Cooperative Short Sale. Really?

January 18, 2011 03:16

Cooperative Short Sales. Really?

Cooperative Foreclosure, 8874 SE Casablanca Ct.

When I first heard the term cooperative short sale, it reminded me of terms like friendly foreclosure, or even worse friendly fire, but as it turns out banks are trying to find a macro-solution to short sales. 

A cooperative short starts with a phone call from the homeowner to the bank.  The homeowner explains to banker that he or she has suffered a hardship, and will no longer be able to make the mortgage payments.  The Banker and the homeowner will probably discuss a loan modification, and in fact, this may be a pre-requisite to entering into a cooperative short sale.  Once the bank has determined that a loan modification is not a viable option, and after documents have been presented to the bank that show the home owner's hardship, the bank is not left with any good options, so they are taking the lesser of two evils... the cooperative short sale.

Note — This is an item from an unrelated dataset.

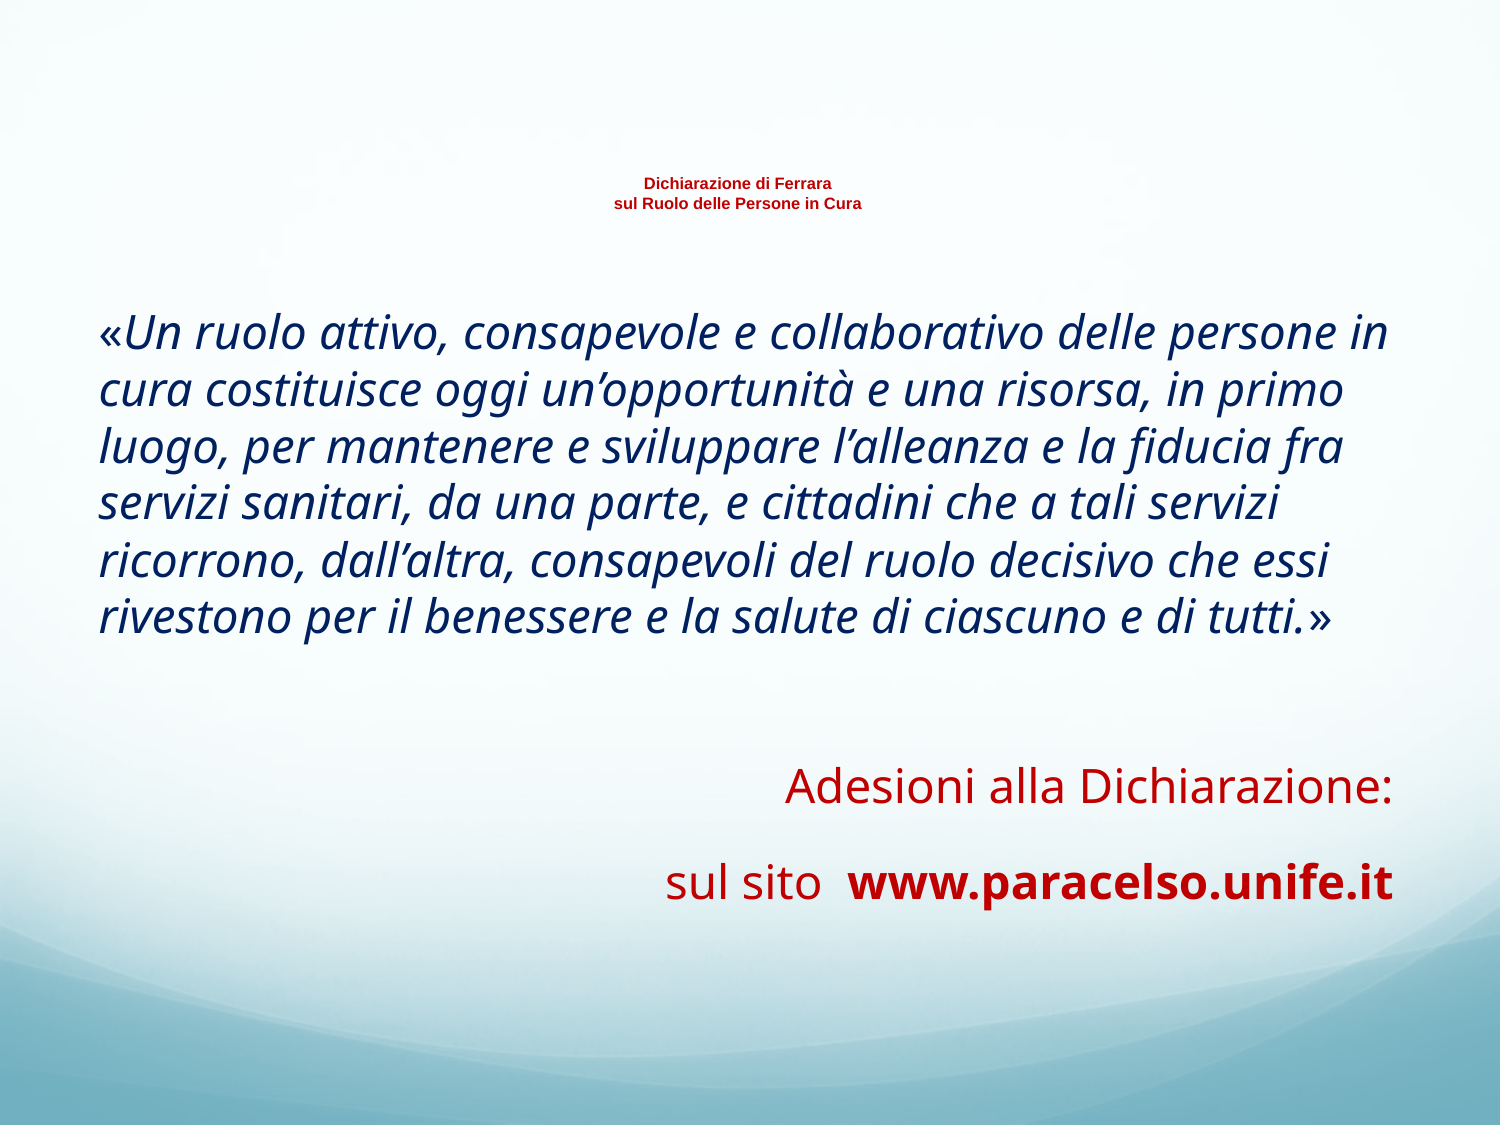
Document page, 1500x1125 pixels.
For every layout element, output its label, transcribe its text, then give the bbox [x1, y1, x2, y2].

The cooperative short sale is less bad for the bank than a foreclosure because it is less expensive than a foreclosure; it is quicker than a foreclosure and it doesn't tarnish the bank's reputation as much as a foreclosure. Furthermore banks don't want to have abused bank owned (REO) properties on their balance sheet.  The bottom line is: it makes financial, legal and good PR sense for banks to close out non-performing loans this way. 

Homeowners can benefit from this type of short sale because the bank waives its right to go after the seller for the deficiency, and the seller may walk with $2,500 to $3,000 in cash.  Furthemore, the homeowner doesn't have the stigma of a foreclosure on his or her record.  

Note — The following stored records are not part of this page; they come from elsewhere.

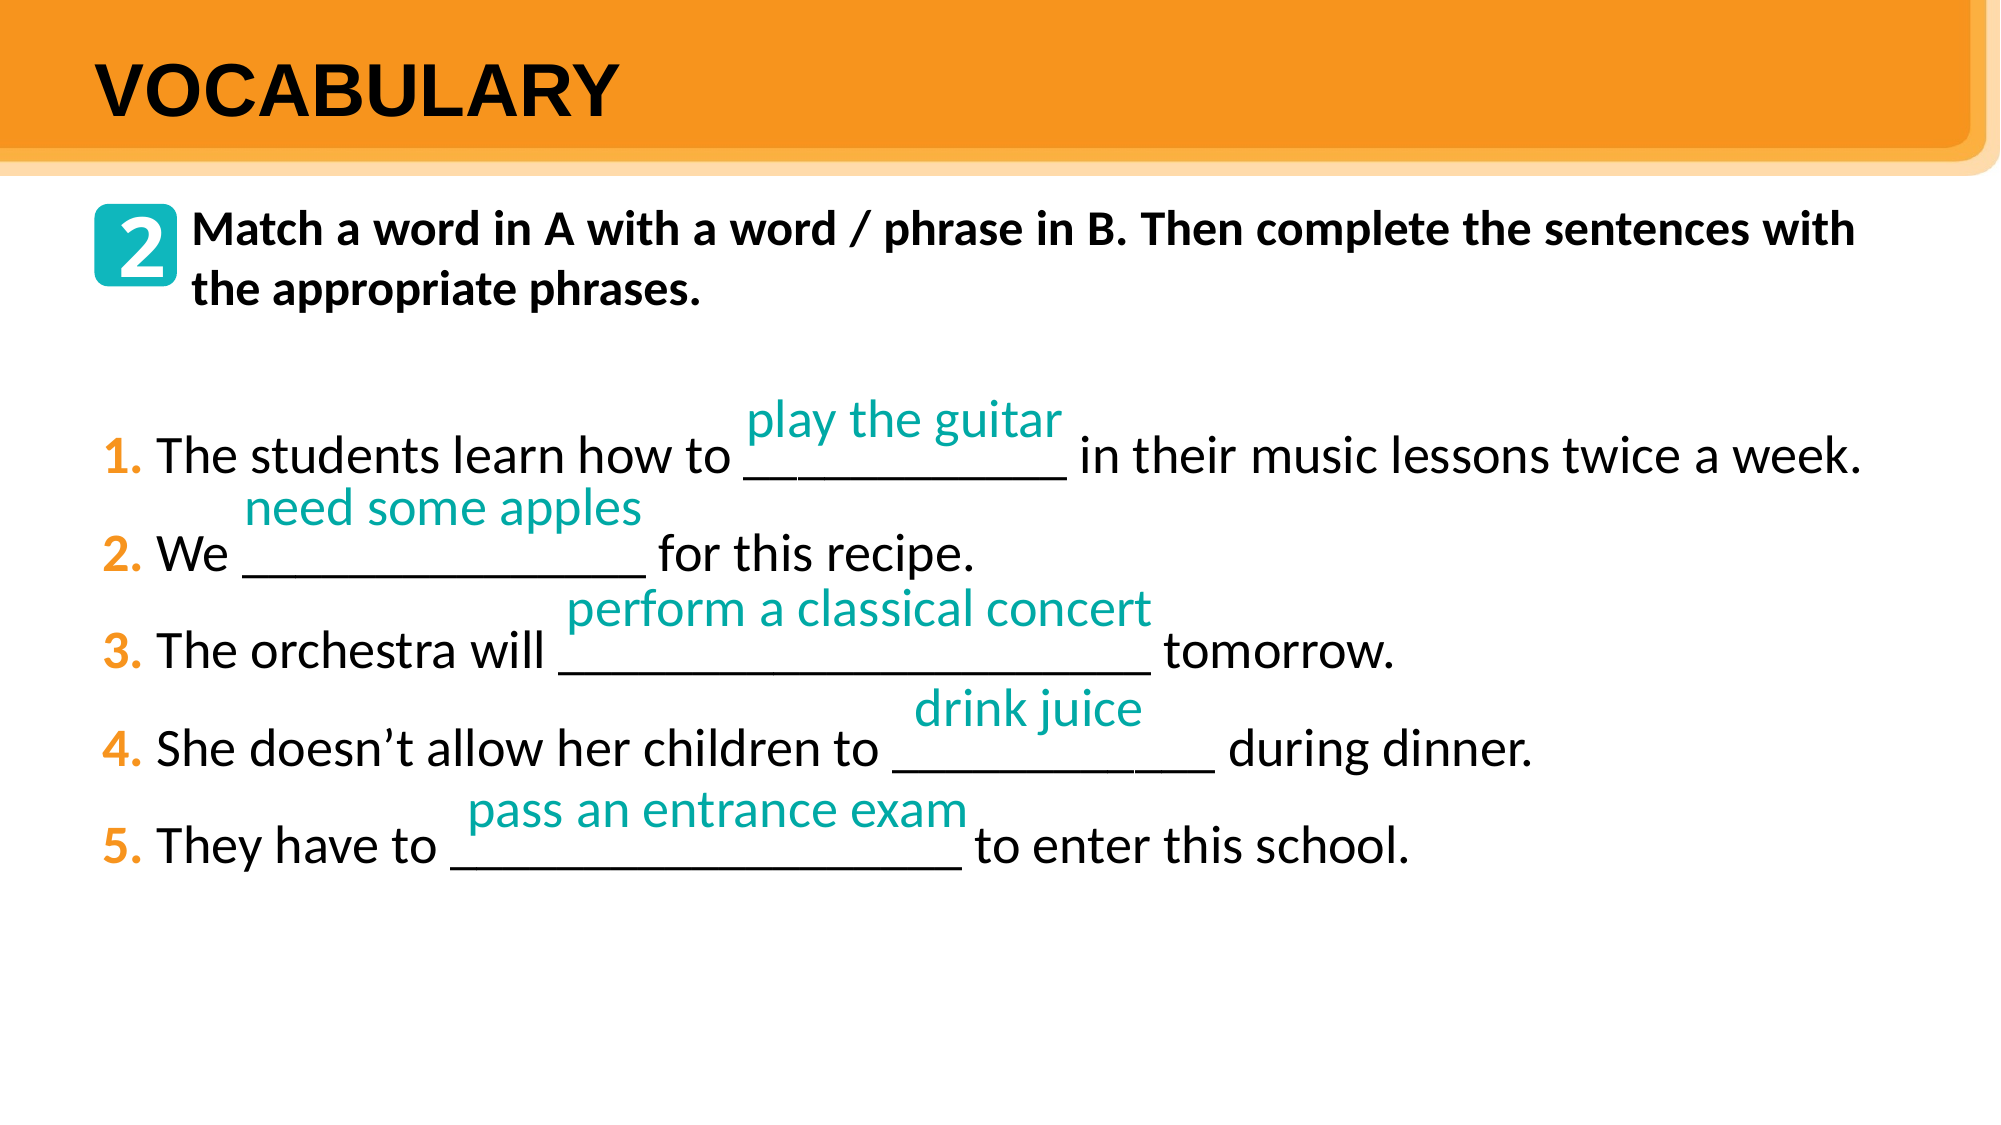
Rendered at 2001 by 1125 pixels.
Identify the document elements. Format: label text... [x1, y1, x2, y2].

text_box [169, 205, 177, 285]
text_box Match a word in A with a word / phrase in B. Then complete the sentences with the appropriate phrases. [176, 188, 1873, 324]
text_box need some apples [229, 463, 715, 544]
text_box pass an entrance exam [452, 765, 1019, 846]
text_box 2 [103, 188, 169, 303]
picture [0, 0, 2000, 177]
text_box 1. The students learn how to ____________ in their music lessons twice a week. 2. We _______________ for this recipe. 3. The orchestra will ______________________ tomorrow. 4. She doesn’t allow her children to ____________ during dinner. 5. They have to ___________________ to enter this school. [87, 379, 1962, 882]
text_box [94, 205, 103, 286]
text_box drink juice [899, 665, 1248, 746]
text_box play the guitar [731, 375, 1152, 456]
text_box perform a classical concert [551, 564, 1248, 645]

The next step in the process is for the Bank to order an appraisal.  The property is then listed with a Realtor at the appraised value of the house, and the Bank agrees to sell the property at the appraised price (or lower?).  The short sale is pre-approved, so the acceptance of offers only takes a day or two, not the 6 months that we are used to waiting.  I think I need to repeat that: It only takes one or two days for the bank to accept offers!  As if that weren't enough, the Bank understands that the appraisal may have come in high, and if the property doesn't sell in 21 days, the price gets lowered every 21 days until an offer comes in, or the property is foreclosed upon.

Bank of America is pioneering the concept of cooperative foreclosures, but other banks may be exploring these options as well.  I am working on a cooperative short sale at this moment, and I will make some posts along the way to update readers about the process.